ACTIVITY:
Your answer must be every line of the data that contains "Kierspe".

Collected data:
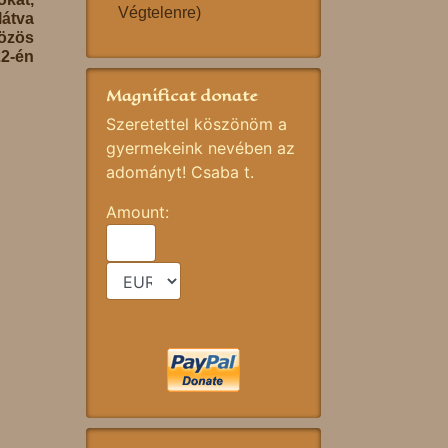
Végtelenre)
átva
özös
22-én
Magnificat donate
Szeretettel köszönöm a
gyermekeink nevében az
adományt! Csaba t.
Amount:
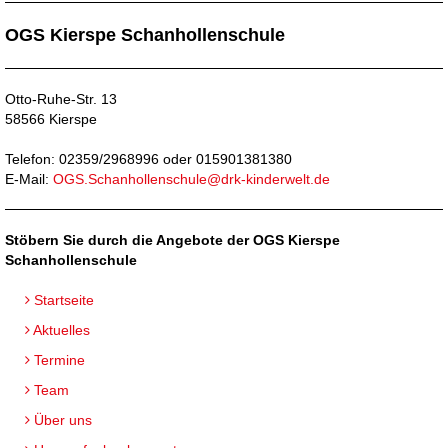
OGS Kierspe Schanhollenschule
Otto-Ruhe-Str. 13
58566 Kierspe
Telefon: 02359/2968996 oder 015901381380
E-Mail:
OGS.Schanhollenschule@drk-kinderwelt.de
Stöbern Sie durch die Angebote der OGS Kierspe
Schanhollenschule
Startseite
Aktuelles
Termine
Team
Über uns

---

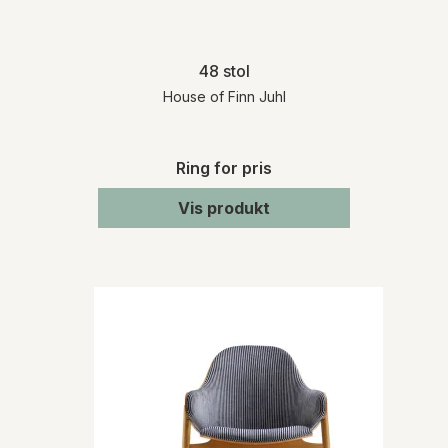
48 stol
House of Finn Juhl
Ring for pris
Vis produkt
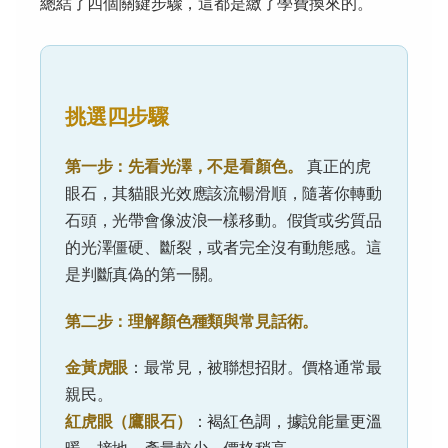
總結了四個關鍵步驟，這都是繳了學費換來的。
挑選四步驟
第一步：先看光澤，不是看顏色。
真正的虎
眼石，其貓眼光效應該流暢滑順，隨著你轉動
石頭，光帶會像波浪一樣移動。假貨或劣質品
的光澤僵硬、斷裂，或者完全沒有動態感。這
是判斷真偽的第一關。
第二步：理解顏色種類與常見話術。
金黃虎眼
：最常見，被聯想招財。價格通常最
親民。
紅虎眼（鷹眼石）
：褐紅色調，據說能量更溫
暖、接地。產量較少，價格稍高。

YOUR RESPONSE:
OGS Kierspe Schanhollenschule
58566 Kierspe
Stöbern Sie durch die Angebote der OGS Kierspe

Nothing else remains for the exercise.